* _Your assignment_: Without including any pictures, write out all the records word for word.

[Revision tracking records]

• • • • • • •

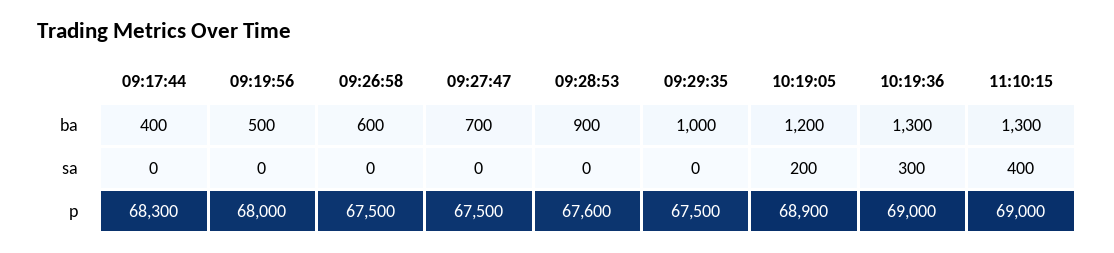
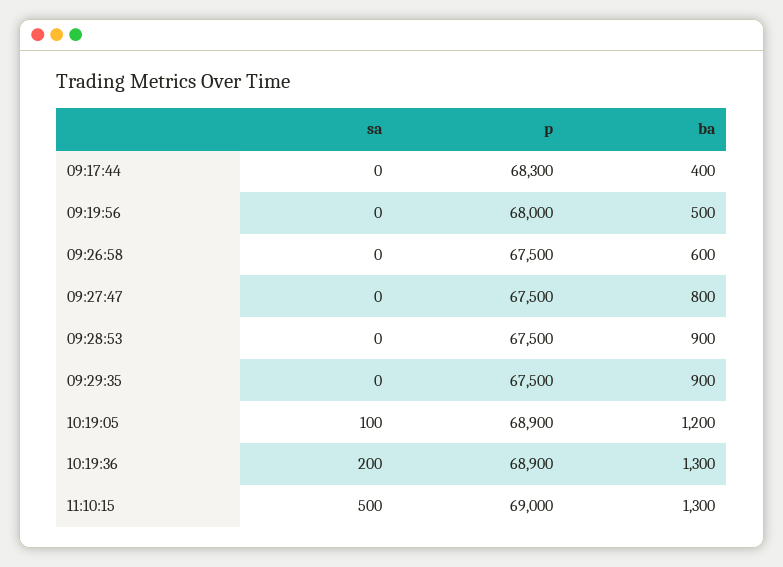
  {
    "09:17:44": {
      "ba": 400,
      "sa": 0,
      "p": 68300
    },
    "09:19:56": {
      "ba": 500,
      "sa": 0,
      "p": 68000
    },
    "09:26:58": {
      "ba": 600,
      "sa": 0,
      "p": 67500
    },
    "09:27:47": {
-     "ba": 700,
+     "ba": 800,
      "sa": 0,
      "p": 67500
    },
    "09:28:53": {
      "ba": 900,
      "sa": 0,
-     "p": 67600
+     "p": 67500
    },
    "09:29:35": {
-     "ba": 1000,
+     "ba": 900,
      "sa": 0,
      "p": 67500
    },
    "10:19:05": {
      "ba": 1200,
-     "sa": 200,
+     "sa": 100,
      "p": 68900
    },
    "10:19:36": {
      "ba": 1300,
-     "sa": 300,
+     "sa": 200,
-     "p": 69000
+     "p": 68900
    },
    "11:10:15": {
      "ba": 1300,
-     "sa": 400,
+     "sa": 500,
      "p": 69000
    }
  }

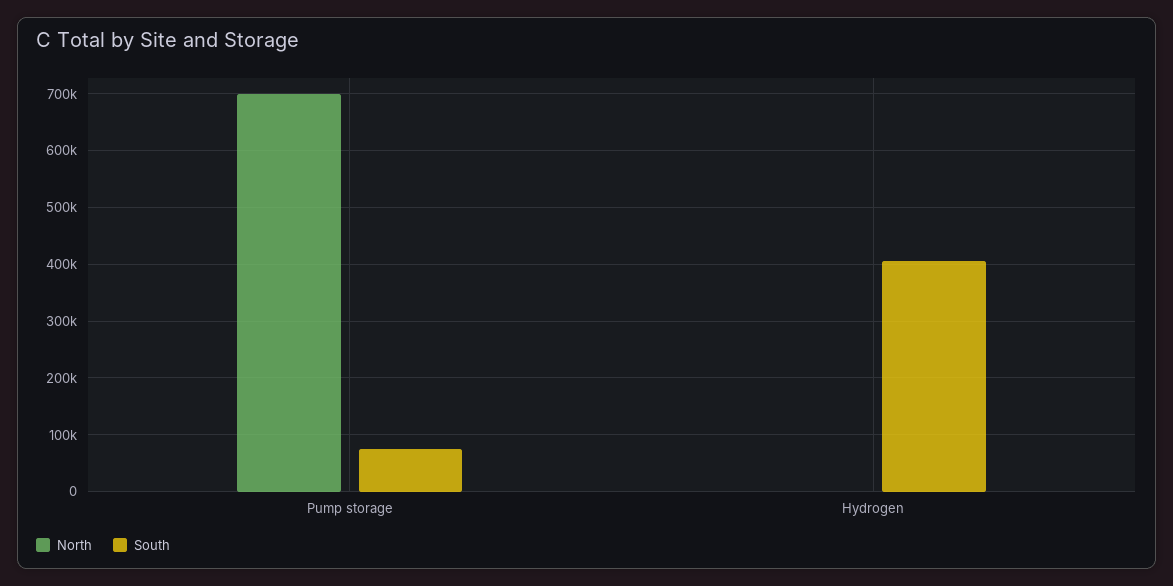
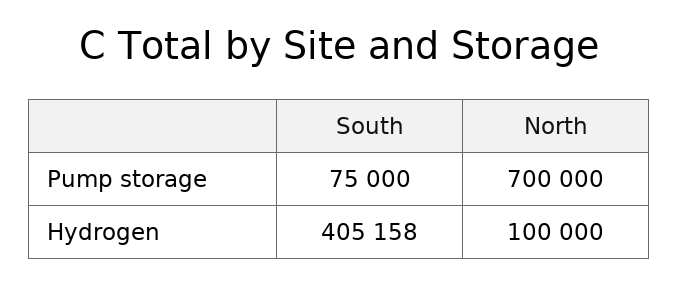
  {
    "North": {
      "Pump storage": 700000,
-     "Hydrogen": 0
+     "Hydrogen": 100000
    },
    "South": {
      "Pump storage": 75000,
      "Hydrogen": 405158
    }
  }

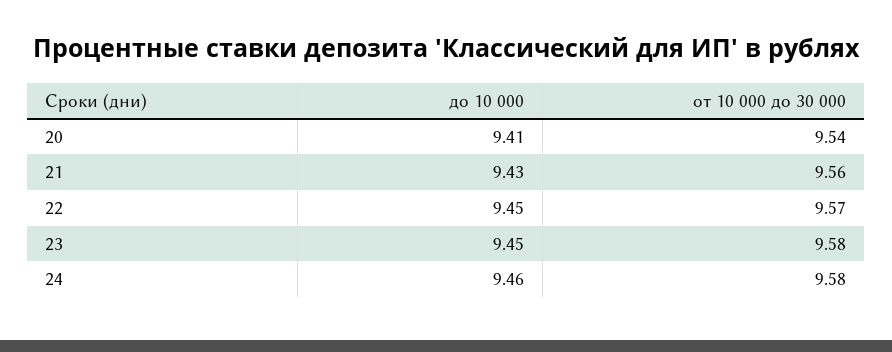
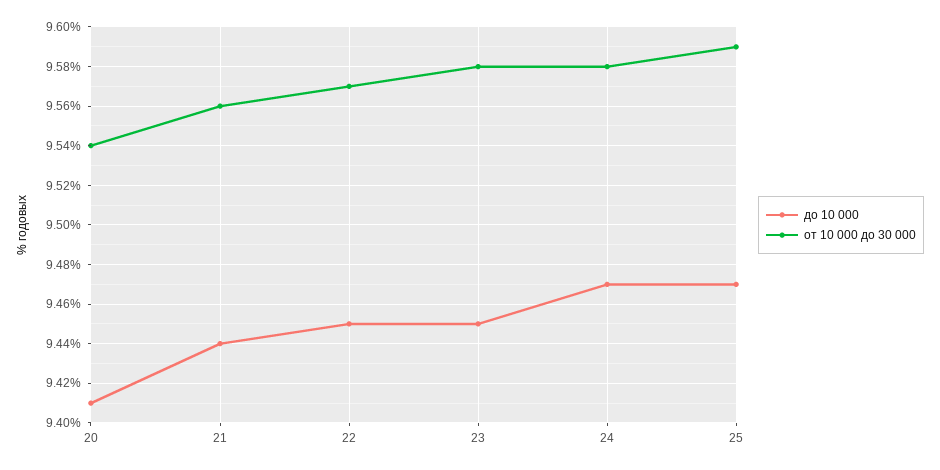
  {
    "до 10 000": {
      "20": 9.41,
-     "21": 9.43,
+     "21": 9.44,
      "22": 9.45,
      "23": 9.45,
-     "24": 9.46
+     "24": 9.47,
+     "25": 9.47
    },
    "от 10 000 до 30 000": {
      "20": 9.54,
      "21": 9.56,
      "22": 9.57,
      "23": 9.58,
-     "24": 9.58
+     "24": 9.58,
+     "25": 9.59
    }
  }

• • • • • • •

* _Your response_:
  {
    "09:17:44": {
      "ba": 400,
      "sa": 0,
      "p": 68300
    },
    "09:19:56": {
      "ba": 500,
      "sa": 0,
      "p": 68000
    },
    "09:26:58": {
      "ba": 600,
      "sa": 0,
      "p": 67500
    },
    "09:27:47": {
-     "ba": 700,
+     "ba": 800,
      "sa": 0,
      "p": 67500
    },
    "09:28:53": {
      "ba": 900,
      "sa": 0,
-     "p": 67600
+     "p": 67500
    },
    "09:29:35": {
-     "ba": 1000,
+     "ba": 900,
      "sa": 0,
      "p": 67500
    },
    "10:19:05": {
      "ba": 1200,
-     "sa": 200,
+     "sa": 100,
      "p": 68900
    },
    "10:19:36": {
      "ba": 1300,
-     "sa": 300,
+     "sa": 200,
-     "p": 69000
+     "p": 68900
    },
    "11:10:15": {
      "ba": 1300,
-     "sa": 400,
+     "sa": 500,
      "p": 69000
    }
  }

  {
    "North": {
      "Pump storage": 700000,
-     "Hydrogen": 0
+     "Hydrogen": 100000
    },
    "South": {
      "Pump storage": 75000,
      "Hydrogen": 405158
    }
  }

  {
    "до 10 000": {
      "20": 9.41,
-     "21": 9.43,
+     "21": 9.44,
      "22": 9.45,
      "23": 9.45,
-     "24": 9.46
+     "24": 9.47,
+     "25": 9.47
    },
    "от 10 000 до 30 000": {
      "20": 9.54,
      "21": 9.56,
      "22": 9.57,
      "23": 9.58,
-     "24": 9.58
+     "24": 9.58,
+     "25": 9.59
    }
  }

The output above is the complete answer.